In our atmosphere the relatively strong interactions between CO2 and (the bent) H2O molecule are likely to be even more important than the self-interaction between CO2 molecules.
The abstract says that it deals with "collision-induced absorption (CIA) and collision-induced scattering (CIS) bands by gases of centrosymmetric linear molecules." Thus, it is dealing with molecules like carbon dioxide (O=C=O), oxygen (O=O), and nitrogen (N=N), which are significant constituents of the atmosphere, that are linear and that when the atoms are inverted through the center of mass of the molecule gives an identical molecule. In the case of carbon dioxide this means switching the two oxygen atoms. In contrast, the linear triatomic molecule nitrous oxide (N=N=O) when inverted would give (O=N=N) which is distinguishable from the previous orientation both because the two end atoms have been exchanged but also because the central nitrogen atom would be on the opposite side of the center of mass.
The symmetry of such molecules results in them having no permanent dipole moment and restricts their interactions with electromagnetic radiation. The aspect addressed by this paper is that such molecules, when isolated such as in a low pressure gas, cannot absorb the infrared radiation that would excite vibrations that preserve the symmetry of the molecule. For the symmetric diatomic molecules, this means that they have no infrared absorption. For carbon dioxide, this means that there is no infrared absorption by the vibrational mode where the two oxygen atoms move away and towards the central carbon atom at the same time leaving the carbon atom motionless. However, carbon dioxide has two other vibrational modes that do not preserve the centrosymmetric symmetry and do strongly absorb infrared light in certain frequency bands.
At higher gas pressures, such as atmospheric pressure, collisions with other molecules destroy the perfect symmetry of these molecules and result in additional absorption bands in the infrared. When such collision induced absorptions are in the regions of the infrared that are free from other strong absorptions, then they can have a significant effect on the insulation efficiency of the atmosphere against radiative cooling of a planet such as Earth or Venus.
This effect is not what is usually meant by pressure broadening, which refers to collisions broadening the absorption and emission linewidths of transitions that occur in the absence of collisions.

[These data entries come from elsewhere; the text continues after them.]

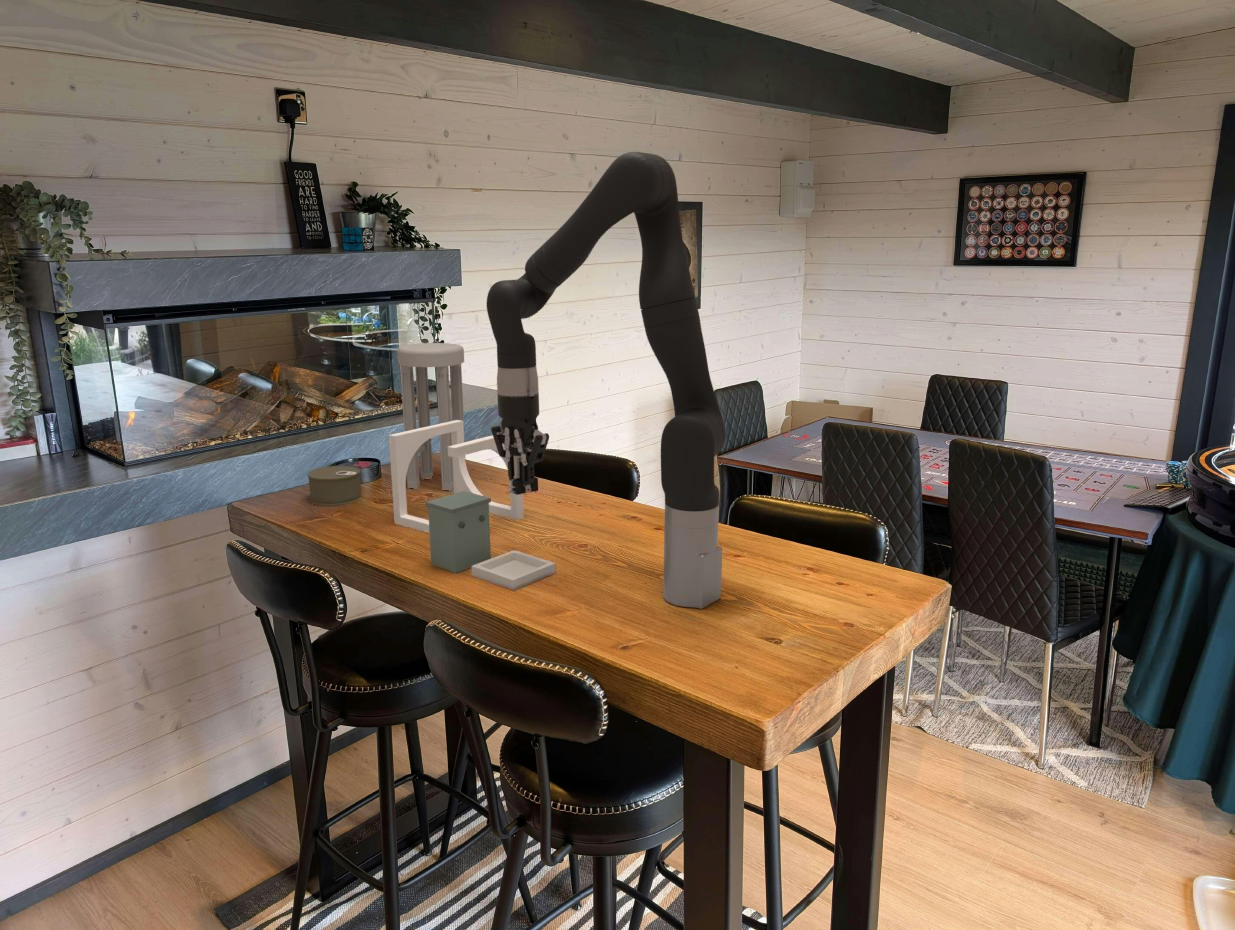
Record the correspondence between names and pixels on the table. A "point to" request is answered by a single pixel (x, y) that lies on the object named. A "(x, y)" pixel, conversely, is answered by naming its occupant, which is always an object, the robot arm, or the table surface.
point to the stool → (421, 359)
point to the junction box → (459, 530)
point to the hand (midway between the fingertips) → (521, 481)
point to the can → (334, 485)
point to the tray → (513, 570)
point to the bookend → (411, 440)
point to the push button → (520, 474)
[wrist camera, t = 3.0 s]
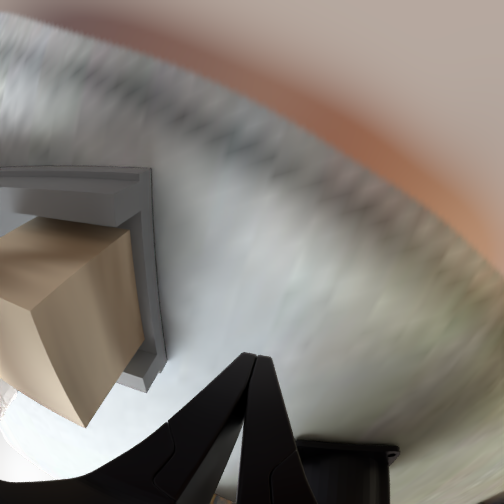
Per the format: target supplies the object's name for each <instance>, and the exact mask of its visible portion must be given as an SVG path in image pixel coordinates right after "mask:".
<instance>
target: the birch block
mask: <svg viewBox="0 0 504 504" xmlns="http://www.w3.org/2000/svg"><path fill="white" fill-rule="evenodd" d="M144 340H145V338H144V332H143V327H142V321H141V315H140V309H139V302H138V295H137V288H136V281H135V273H134V265H133V256H132V247H131V236H130V230H128V229H121V228H114V227H107V226H100V225H93V224H86V223H79V222H73V221H66V220H59V219H52V218H45V217H38V216H37V217H35V218H34V219H32V220H30V221H28V222H26V223H25V224H23V225H21V226H19V227H17V228H16V229H14V230H12V231H11V232H9V233H7V234H5V235H4V236H2V237H0V378H1V379H2V380H3V381H5V382H6V383H8V384H9V385H11V386H12V387H14V388H15V389H17V390H18V391H20V392H21V393H23V394H25V395H26V396H28V397H29V398H31V399H33V400H34V401H36V402H38V403H39V404H41V405H43V406H44V407H46V408H48V409H50V410H51V411H53V412H55V413H57V414H59V415H60V416H62V417H64V418H66V419H68V420H70V421H72V422H74V423H76V424H78V425H80V426H82V427H84V428H86V427H87V425H88V424H89V422H90V421H91V419H92V418H93V416H94V415H95V413H96V412H97V410H98V408H99V407H100V405H101V404H102V402H103V401H104V399H105V398H106V396H107V395H108V393H109V392H110V390H111V389H112V387H113V386H114V384H115V383H116V381H117V380H118V378H119V377H120V375H121V374H122V372H123V371H124V369H125V368H126V366H127V365H128V363H129V362H130V360H131V359H132V357H133V356H134V354H135V353H136V352H137V350H138V349H139V347H140V346H141V344H142V343H143V341H144Z"/></svg>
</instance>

There should be a further effect from collisions that create weakly bound short-lived molecules like carbonic acid (H2CO3) which will have additional vibrational absorption lines with their own rotational fine structure.
Granting the relatively low concentrations of CO2 and H2O in the terrestrial atmospshere, these two molecules will collide with one another a lot less frequently than they collide with oxygen and nitrogen molecules, but since carbonic acid is held together by real - if weak - chemical bonds the collisions should last appreciably longer.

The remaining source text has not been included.